Seventh Moon. Sabotage of disciple Xu Wen’s ranking trial. Frost-rot powder applied to his practice sword hilt. Ensured his failure and demotion. Requested by Disciple Mu Chen. Favor banked.
A coldness settled in Lin Tian’s gut, deeper than the Marrow’s chill. This was the true ledger. Not of stolen stones, but of stolen lives and strangled futures. Each entry was a story of a disciple who vanished, a talent that mysteriously faded, an accident that was just a little too convenient. All catalogued with the dispassion of a bookkeeper.
He flipped further, his movements methodical. Names he didn’t know. Names he did. A web of favors, secrets, and blood, all leading back to Feng Jian, and branching out to others—Elder Boran, Mu Chen, a network of complicit silence.

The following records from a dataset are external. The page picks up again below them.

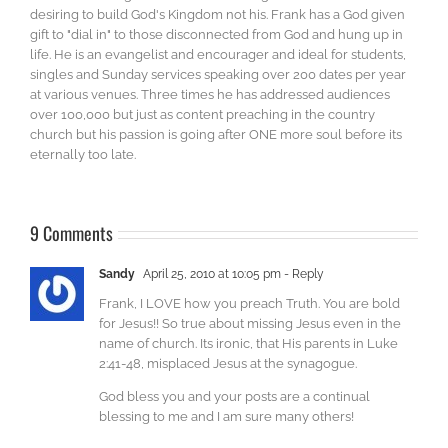
desiring to build God's Kingdom not his. Frank has a God given
gift to "dial in" to those disconnected from God and hung up in
life. He is an evangelist and encourager and ideal for students,
singles and Sunday services speaking over 200 dates per year
at various venues. Three times he has addressed audiences
over 100,000 but just as content preaching in the country
church but his passion is going after ONE more soul before its
eternally too late.
9 Comments
Sandy
April 25, 2010 at 10:05 pm
- Reply
Frank, I LOVE how you preach Truth. You are bold
for Jesus!! So true about missing Jesus even in the
name of church. Its ironic, that His parents in Luke
2:41-48, misplaced Jesus at the synagogue.
God bless you and your posts are a continual
blessing to me and I am sure many others!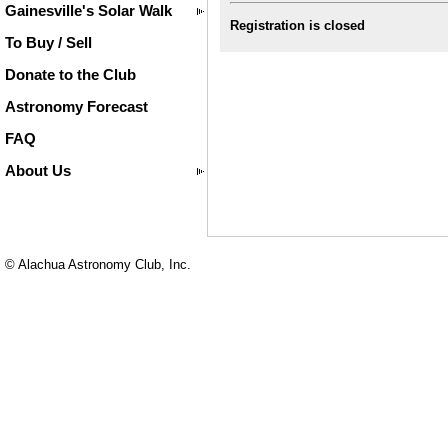
Gainesville's Solar Walk
Registration is closed
To Buy / Sell
Donate to the Club
Astronomy Forecast
FAQ
About Us
© Alachua Astronomy Club, Inc.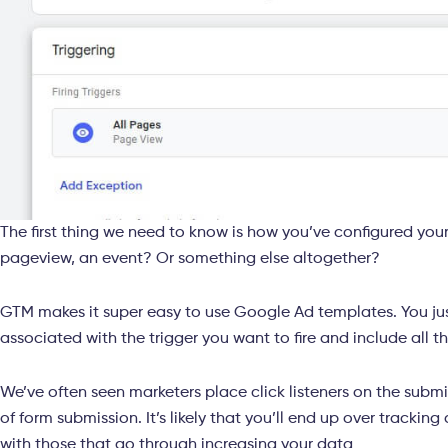
The first thing we need to know is how you’ve configured your
pageview, an event? Or something else altogether?
GTM makes it super easy to use Google Ad templates. You jus
associated with the trigger you want to fire and include all 
We’ve often seen marketers place click listeners on the submi
of form submission. It’s likely that you’ll end up over tracking 
with those that go through increasing your data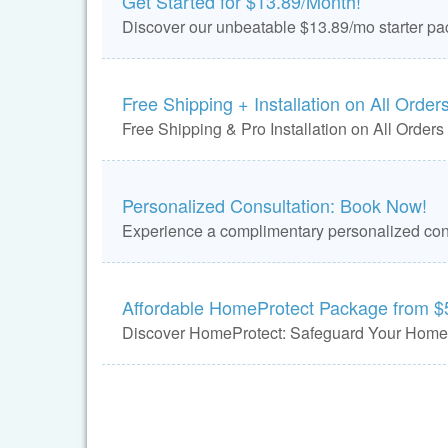
Get Started for $13.89/Month!
Discover our unbeatable $13.89/mo starter pa
Free Shipping + Installation on All Orders
Free Shipping & Pro Installation on All Orders
Personalized Consultation: Book Now!
Experience a complimentary personalized cons
Affordable HomeProtect Package from $
Discover HomeProtect: Safeguard Your Home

He closed the book, the soft thud loud in the vault. He emptied the chests of spirit stones, storing the gleaming wealth in his spatial ring. He collected the jade cases of pills, the shimmering spirit weapons. But he kept the ironwood chest under his arm, its weight a moral anchor.
He took one last look at the empty, glittering cave—a tomb for a greed that had festered into something monstrous. Then he floated upward. The floor above sealed itself seamlessly behind him, the formations none the wiser.
He walked out of the silent office. The two guards were still at their posts, their faces taut. They said nothing as he passed, their eyes fixed ahead, but he felt their fear like a physical wave.
Outside, the afternoon sun was a pale coin behind the high mist. Lin Tian stood on the polished stone plaza, the ironwood chest held tight against his side. He had the spoils of power, a foundation reforged in ancient ice.
And now, he held the names of the dead, and the men who had killed them.